Artist Profile – Andreia Pereira

Where do you live/work? Where is your studio?

I have been living in Gladstone for almost 4 years. A considerable amount of my time is spent at The Potters Place workshop, which I’m proudly a member since making Gladstone my home. I work mostly at home and share a studio with my husband Licinio. He does aeroplane modelling. We like to share ideas and assist each other. Any place in the house can be a possible creative working place, such as our kitchen table. At the moment only a quarter of it is being used for lunch and dinner due to my drawing projects, sewing materials and fabrics which occupy most of it. I believe a lot of people can relate to this. Kitchen tables are multifunctional.

What have you entered in this year’s Rio Tinto Martin Hanson Memorial Art Awards?

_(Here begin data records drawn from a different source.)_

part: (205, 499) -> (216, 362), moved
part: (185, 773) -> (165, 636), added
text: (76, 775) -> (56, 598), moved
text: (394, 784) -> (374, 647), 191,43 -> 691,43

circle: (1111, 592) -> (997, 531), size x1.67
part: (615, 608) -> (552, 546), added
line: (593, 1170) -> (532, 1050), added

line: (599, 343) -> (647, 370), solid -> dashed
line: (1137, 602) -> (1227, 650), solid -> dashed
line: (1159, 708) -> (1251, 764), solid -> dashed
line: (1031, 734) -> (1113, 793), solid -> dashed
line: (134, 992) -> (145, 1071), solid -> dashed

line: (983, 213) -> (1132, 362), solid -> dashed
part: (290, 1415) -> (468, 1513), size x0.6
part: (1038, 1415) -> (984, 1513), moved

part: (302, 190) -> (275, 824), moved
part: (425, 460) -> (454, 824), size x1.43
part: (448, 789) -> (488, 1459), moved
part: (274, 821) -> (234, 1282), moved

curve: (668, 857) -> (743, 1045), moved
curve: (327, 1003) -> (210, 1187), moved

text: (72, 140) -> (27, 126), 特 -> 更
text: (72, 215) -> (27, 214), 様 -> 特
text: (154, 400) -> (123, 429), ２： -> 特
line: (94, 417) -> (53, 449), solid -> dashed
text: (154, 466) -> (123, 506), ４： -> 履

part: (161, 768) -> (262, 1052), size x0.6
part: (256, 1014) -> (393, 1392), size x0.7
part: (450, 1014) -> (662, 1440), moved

I submitted a couple of works, both with a strong message. One made of fabric, feminist-inspired with an artist statement attached. I recommend people read it if they are visiting the exhibition.

Tell us a little about it:

I would like to talk about the second artwork, the message of it is attached to a recent event of big importance happening in Australia; the survey for same-sex marriage. I cannot vote because I’m not yet an Australian citizen so I made these 2 ceramic pieces, a plate and a vase entitled ‘’Love is love’’. It’s important to accentuate that art can be used as a refined tool of liberation.

What inspires you to create art?

As a child, inspiration would come as a matter of pure existence, for the reason of just doing it, an impulse. Later in life, I started to understand it was a way of releasing different energies through a process which I could relate to others. So many things to be inspired about, but most are the hidden things that inspire me more; things that no one else will notice. It is an endless source. Other artists are a source of inspiration too. Gladstone has a lot of talented creatives.

Why do you think Art Awards like the Martin Hanson are important?

This event gives an opportunity to artists to exhibit their works on a big scale and an audience to interact with. The museum gallery can also function as space of social communication. There is a mutual support between artists, art institutions and a community.

That’s what I like to call cultural symbiosis.